Eso ha hecho Alberto Rodríguez con El hombre de las mil caras. Hablar de Francisco Paesa, de Luis Roldán, de Juan Alberto Belloch. Sin complejos. Como haría un estadounidense con su historia. Quizá por eso hay secuencias de la película que parecen inspiradas en El lobo de Wall Street (con muchísimo menos presupuesto) y uno ya no sabe si la única manera de contar nuestra historia es haciendo que parezca la historia de otros. Pero esto no es una crítica de cine. Dios me libre.
Por eso aplaudí Crematorio en su momento –la mejor serie española en décadas- o B de Bárcenas, aunque se tratase de la adaptación de un texto teatral. Con la conjunción me refiero a que los nuevos dramaturgos y el circuito off de las artes escénicas parece estar mucho más próximo a lo que nos pasa, desde la propia creación, que el cine. Creo que más allá de mostrar nuestra indignación en las ceremonias de entrega de premios, que me parece muy lícito, deberíamos empezar a comprometernos narrando, en imágenes, la miseria de nuestros días y la calaña de algunos de nuestros contemporáneos.
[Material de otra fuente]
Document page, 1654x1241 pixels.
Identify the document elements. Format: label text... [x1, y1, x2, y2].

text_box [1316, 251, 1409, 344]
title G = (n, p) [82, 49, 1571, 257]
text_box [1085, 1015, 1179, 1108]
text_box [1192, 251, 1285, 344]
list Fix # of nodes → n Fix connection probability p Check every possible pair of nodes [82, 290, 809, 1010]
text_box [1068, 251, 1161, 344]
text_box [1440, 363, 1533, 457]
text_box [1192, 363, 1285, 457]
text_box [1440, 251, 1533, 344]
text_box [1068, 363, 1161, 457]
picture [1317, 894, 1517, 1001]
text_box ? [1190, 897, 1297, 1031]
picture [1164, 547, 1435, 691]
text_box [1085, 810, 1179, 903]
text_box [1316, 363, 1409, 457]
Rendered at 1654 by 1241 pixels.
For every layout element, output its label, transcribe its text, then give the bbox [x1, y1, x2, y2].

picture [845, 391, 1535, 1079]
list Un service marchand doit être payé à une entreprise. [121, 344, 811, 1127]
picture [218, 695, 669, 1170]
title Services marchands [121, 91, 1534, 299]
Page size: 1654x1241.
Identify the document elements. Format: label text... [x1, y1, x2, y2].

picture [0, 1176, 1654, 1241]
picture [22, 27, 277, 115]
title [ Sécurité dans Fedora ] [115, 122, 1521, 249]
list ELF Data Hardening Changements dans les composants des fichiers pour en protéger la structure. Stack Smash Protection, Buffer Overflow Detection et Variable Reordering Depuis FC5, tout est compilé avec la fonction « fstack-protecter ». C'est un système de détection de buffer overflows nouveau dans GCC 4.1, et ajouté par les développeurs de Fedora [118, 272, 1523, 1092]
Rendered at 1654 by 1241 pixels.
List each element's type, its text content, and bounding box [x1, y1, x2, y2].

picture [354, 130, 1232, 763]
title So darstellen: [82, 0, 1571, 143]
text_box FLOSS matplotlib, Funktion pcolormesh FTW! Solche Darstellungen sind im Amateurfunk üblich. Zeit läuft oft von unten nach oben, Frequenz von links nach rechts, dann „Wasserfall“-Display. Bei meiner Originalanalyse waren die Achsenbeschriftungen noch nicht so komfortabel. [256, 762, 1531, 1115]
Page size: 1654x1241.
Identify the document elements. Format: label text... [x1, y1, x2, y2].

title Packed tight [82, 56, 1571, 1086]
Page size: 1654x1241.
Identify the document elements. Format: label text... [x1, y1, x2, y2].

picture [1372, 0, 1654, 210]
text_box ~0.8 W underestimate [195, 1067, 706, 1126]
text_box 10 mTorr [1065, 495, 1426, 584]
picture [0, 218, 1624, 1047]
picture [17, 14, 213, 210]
Si Paesa hubiese nacido en Estados Unidos, su historia estaría rodada hace veinte años y protagonizada por Nicholas Cage. Me están entrando unas ganas locas de sentarme a escribir un guión sobre Rita Barberá. James Gandolfini estaría estupendo como la ex senadora del PP, hoy del Grupo Mixto, pero ya sabemos que eso es imposible. Si me saliese un thriller, Manuel Morón lo clavaría. Confieso que tendría que renunciar al ‘caloret’ y a todo lo anecdótico porque me distorsionaría el ritmo de la historia. Porque llevar las anécdotas de Barberá al terreno de la comedia me interesa menos. De hecho, el actor Cesc Casanovas lleva mucho tiempo haciéndolo, y muy bien, en el programa de TV3 Polònia.
Ahora que creemos que este país nunca estuvo peor, que los casos de corrupción son escandalosos, que la clase política no está a la altura, enfrentarse a una película sobre el caso Roldán nos sitúa ante el mayor aliado de la clase política: el tiempo. Ellos saben que la distancia relativiza, que el ritmo del reloj tiene propiedades sedantes, que la memoria es frágil. Por eso, más allá de los gustos particulares, cineastas como Alberto Rodríguez son fundamentales en cualquier cinematografía. Alguien capaz de hablar de aquello que nos pasó para explicar muchas de las cosas que nos están pasando.
Rodríguez se atreve a leer los periódicos y ver los informativos con la mente en formato cinemascope
Habrá quien piense que hacer una película sobre Francisco Paesa era un riesgo innecesario. Un producto televisivo con ambiciones. Hay cosas que creemos que con verlas en el telediario es suficiente. Como si en el cine solo se pudiesen contar chistes, o imaginar territorios fantásticos, o convertir el drama en melodrama. Que ficcionar la realidad es restarle valor. Algo muy propio de un país que ignora la trascendencia del arte. Que Paesa se quedase con el dinero de Roldán y además le sacase al Estado español 300 millones de pesetas a cambio de delatar su paradero es digno de película. Al menos, Rodríguez se dio cuenta.
Salgo de la sala de proyección con una idea sobrevolando mi mente. Resulta tremendo pensar que la mejor justicia que se puede hacer con un corrupto es desearle que otro corrupto mayor se cruce en su destino. Eso, y que la culpa de todo la tiene el Jägermeister.